Os bancos da pequena praça arborizada da igreja estavam vazios, exceto por John, o paroquiano fiel sentado com as mãos inquietas sobre a mesa, onde alguém havia riscado com uma pedra, uma tabuleta de xadrez. John era velho demais, cansado demais, tinha dois filhos e alguns netos já em idade escolar. Sua esposa morrera há oito anos de um mal súbito e desde então tem ajudado na igreja, "Joy gostaria disso", pensava ele. Mas estava velho demais pra lidar com segredos que não eram deles.

A praça cintilou sobre o brilho dos faróis altos do carro de entrega das revistas, a nevoa estava descendo devagar e pairando no ar, se misturando com a fumaça do escapamento dos carros. Há uma semana notara com um tom amargo quando seu padre tinha começado a agir de forma estranha. Perturbado, pensou, o Chapinha estava perturbado.

Sempre pensou que o homem era jovem demais para seguir como servo, ou tomar conta de uma comunidade como aquela paroquia.

Os pecados da carne são ruins mas são os menores males de todos. A idade tinha trazido a John a experiência que todos eles subestimavam, era só um velho babão que recolhia o dizimo e segurava a hóstia, pensavam eles, mas era esperto. Não precisava ser para notar que algo estava acontecendo, qualquer um com olhar mais atento teria notado a tensão sexual no ar sobre eles.

E isso, nem era o que o preocupava de verdade.

Era a garota Jones. Ela o preocupava. Carolyn Jones era sua amiga, não era próxima, mas se encontravam nas noites de quarta no bingo em Albernathy antes do câncer chegar, enquanto apostavam algumas notas de cinco e um frape, ela dava com as línguas nos dentes e deixa escapar alguns questionamentos. John tinha receio sobre ela, as pessoas da cidade não falavam sobre aquilo. Não tocavam no assunto, e não eram exatamente receptivas.
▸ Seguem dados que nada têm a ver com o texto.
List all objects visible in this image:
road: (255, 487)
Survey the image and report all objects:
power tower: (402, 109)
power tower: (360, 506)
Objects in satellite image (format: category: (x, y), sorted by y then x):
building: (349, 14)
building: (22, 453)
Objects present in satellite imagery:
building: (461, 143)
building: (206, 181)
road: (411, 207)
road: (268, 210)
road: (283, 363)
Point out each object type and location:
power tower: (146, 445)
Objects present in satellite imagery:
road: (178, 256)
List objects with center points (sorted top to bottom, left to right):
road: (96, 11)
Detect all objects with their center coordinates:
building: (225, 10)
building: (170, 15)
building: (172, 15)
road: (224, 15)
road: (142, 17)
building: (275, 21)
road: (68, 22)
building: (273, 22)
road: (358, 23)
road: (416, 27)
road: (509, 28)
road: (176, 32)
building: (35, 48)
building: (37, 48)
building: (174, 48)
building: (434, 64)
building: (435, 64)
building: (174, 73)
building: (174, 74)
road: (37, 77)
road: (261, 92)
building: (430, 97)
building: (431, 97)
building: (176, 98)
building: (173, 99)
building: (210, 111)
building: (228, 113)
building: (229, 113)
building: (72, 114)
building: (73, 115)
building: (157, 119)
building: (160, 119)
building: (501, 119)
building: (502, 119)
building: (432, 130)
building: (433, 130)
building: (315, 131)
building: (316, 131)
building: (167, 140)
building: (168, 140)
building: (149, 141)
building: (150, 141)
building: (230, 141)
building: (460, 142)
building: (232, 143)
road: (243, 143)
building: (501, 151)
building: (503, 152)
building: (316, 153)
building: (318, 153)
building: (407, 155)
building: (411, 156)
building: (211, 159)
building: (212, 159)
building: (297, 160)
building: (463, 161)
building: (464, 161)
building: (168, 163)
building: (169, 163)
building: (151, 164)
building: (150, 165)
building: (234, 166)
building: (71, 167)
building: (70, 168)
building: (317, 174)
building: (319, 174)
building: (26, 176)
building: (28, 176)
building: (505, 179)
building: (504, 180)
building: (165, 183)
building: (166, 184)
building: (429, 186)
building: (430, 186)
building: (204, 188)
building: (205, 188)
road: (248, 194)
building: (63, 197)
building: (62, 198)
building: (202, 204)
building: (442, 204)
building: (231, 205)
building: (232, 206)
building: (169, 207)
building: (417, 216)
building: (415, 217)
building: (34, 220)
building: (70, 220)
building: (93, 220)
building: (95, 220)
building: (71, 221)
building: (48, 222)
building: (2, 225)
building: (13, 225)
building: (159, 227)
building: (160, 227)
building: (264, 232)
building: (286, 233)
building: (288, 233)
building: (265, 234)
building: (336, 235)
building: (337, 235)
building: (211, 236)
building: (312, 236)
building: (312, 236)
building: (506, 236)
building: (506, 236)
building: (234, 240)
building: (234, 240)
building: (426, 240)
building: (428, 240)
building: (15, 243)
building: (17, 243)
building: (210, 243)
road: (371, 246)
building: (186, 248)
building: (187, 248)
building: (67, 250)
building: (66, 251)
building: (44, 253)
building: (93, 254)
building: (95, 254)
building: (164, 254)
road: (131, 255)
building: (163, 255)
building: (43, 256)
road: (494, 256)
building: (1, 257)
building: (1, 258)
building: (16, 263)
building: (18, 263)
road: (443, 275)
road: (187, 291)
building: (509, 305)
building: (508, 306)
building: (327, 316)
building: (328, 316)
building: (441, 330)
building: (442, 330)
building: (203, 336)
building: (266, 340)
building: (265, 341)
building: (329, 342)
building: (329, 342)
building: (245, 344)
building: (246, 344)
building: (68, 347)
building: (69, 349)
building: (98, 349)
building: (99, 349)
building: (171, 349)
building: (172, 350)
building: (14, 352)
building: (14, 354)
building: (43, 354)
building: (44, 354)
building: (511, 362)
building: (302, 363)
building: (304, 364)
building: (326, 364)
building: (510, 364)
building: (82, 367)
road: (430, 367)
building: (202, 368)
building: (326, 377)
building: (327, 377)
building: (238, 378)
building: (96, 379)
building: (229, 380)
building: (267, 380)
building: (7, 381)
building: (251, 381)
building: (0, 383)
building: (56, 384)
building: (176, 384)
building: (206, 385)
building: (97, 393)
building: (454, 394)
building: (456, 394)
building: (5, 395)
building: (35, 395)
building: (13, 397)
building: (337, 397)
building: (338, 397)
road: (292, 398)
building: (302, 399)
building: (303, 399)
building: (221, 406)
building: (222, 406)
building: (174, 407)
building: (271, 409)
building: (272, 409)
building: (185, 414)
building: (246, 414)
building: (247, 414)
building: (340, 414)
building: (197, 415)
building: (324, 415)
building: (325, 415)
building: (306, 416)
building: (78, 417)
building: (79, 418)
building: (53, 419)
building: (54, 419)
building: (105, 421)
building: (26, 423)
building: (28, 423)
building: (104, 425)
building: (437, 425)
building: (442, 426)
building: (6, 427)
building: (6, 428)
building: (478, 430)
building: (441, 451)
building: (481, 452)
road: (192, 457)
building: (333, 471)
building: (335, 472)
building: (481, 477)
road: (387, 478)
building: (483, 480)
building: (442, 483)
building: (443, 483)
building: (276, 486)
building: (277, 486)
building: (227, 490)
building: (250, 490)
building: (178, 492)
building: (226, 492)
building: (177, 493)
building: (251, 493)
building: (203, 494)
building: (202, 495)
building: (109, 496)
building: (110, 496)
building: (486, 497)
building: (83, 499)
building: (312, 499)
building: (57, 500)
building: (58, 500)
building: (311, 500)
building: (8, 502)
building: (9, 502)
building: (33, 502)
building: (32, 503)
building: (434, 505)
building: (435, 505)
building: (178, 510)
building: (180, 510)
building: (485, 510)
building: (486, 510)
ㅡ Qual eram os nomes? ㅡ Ele perguntou em voz alta, falando sozinho para os bancos, e se deu conta de que nem se lembrava mais os nomes dos pais da garota.

Tinha visto o Chapinha, que era como chamava o jovem padre Styles de olhos verdes quando não estava na sua presença, sair cedo, e quase invisível pelas ruas vazias. Algo na sua mente simplesmente sabia para onde estava indo. Estava indo a casa dela. John pedia a Deus que fosse apenas tensão o que sentia no ar, e que não tivesse, consumado ato algum. Sabia em algum canto da sua mente que estava se enganado. Se fosse jovem outra vez, mesmo na época em que as garotas usavam sais abaixo dos joelhos e os primeiros negros chegaram em trailers e montaram seus acampamentos perto da rodovia, não teria pensado com razão.

ㅡ Era Kade e Charlotte Jones. Como eu me esqueci? ㅡ Coçou o queixo, a tragédia tinha saído em todos os jornais por pelo menos cinco semanas seguintes das investigações, que não deram em nada. A polícia deu o caso como encerrado, crime passional, o marido matou a esposa e se matou. E a cidade se calou. Ah se calou. ㅡ Santo Deus, estou ficando senil.

Não estava não. Ele sabia o que era, mas não admitiria a ninguém, mesmo que o bom jesus descesse a terra outra vez. O que tinha naquela cidade não era coisa dele, não mesmo, era coisa do camarada lá de baixo, pensou olhando para os lados inquieto, soando como um louco a qualquer um que passasse por ali tão cedo.

As pessoas da cidade não gostavam dos Jones daquela rua em especial, e sempre olharia para Kyra Jones com desprezo. As pessoas não gostavam dela também. Era perturbada, diziam eles, tinha presenciado a morte dos pais, mas John era velho e esperto, e sabia.

Sabia que não era por isso.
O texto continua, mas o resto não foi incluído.